──────── Okuma parçası ────────

İnsanlar Neden Ölmek İstemezler?
İnsanlar Neden Ölmek İstemezler?
Hikmet ehli zatlar buyuruyor ki:
· İnsanlar neden Ölmek istemezler, çünkü dünyalarını mamur, Ahiretlerini Harap ederler. İnsan mamur edip harap ettiği yere hiç gitmek ister mi?
· Ölen birini geri gönderseler o kimse melek olurdu, çünkü oradaki durumları gördü bir daha günah işleyebilir mi? Bu fırsat sizde var, ölmeden önce ölün yani günah işlemeyin, melek gibi olun.
· Ölmek felaket değil, öldükten sonra başına gelecekleri bilmemek,
tedbirini almamak felakettir.
· Dünya, zıll-i zâildir, yani yok olan bir gölge, bir görüntüdür.
Aynadaki görüntü gibi. Bu görüntü ahiretin görüntüsüdür. Ahirette ne var,
Cennet, Cehennem. İbadetlerimiz, iyiliklerimiz, Cennetin dünyadaki
görüntüsüdür. Günahlar, kötü yerler, karanlık sıkıntılı izbe yerler de
Cehennemin görüntüsüdür. Cennetlik, Cennetlik işleri, Cehennemlik olan da
Cehenneme götürücü işler yapar. Demiri çürüten, kendi pası olduğu gibi, insanı
Cehennemlik eden de kendi günahlarıdır. Mıknatıs demiri nasıl kendine
çekiyorsa, haramlar Cehenneme, ibadetler Cennete çeker.
· Kıyamette nereye gitmek istiyorsak, ona göre hazırlık
yapmalıyız. Ahirette Cennet ve Cehennemden başka yer yoktur. Cennete girmek
için, doğru iman sahibi olmak ve dine uymak gerekir. Cehenneme götürücü
tuzaklara yakalanmamalı. Bu tuzaklar âyet-i kerimede mealen şöyle bildiriliyor:
· (Dünya hayatı ancak bir laib [oyun], lehv [eğlence], ziynet
[süs], aranızda tefahür [övünme] ve mal ve evladı çoğaltma isteğinden
ibarettir.) [Hadid 20]
· Bunların bir tanesine yakalananın gönlü ölür.

──────── Veri bölümü ────────

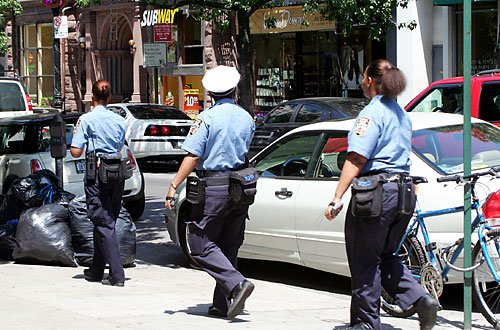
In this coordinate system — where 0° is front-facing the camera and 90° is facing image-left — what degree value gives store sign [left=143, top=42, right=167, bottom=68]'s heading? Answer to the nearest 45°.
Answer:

────────

Alıştırmanın amacı: Okuma parçasına göre insanlar neden ölmek istemez?

Sorunun çözümü: Çünkü dünyalarını mamur, ahiretlerini harap ederler.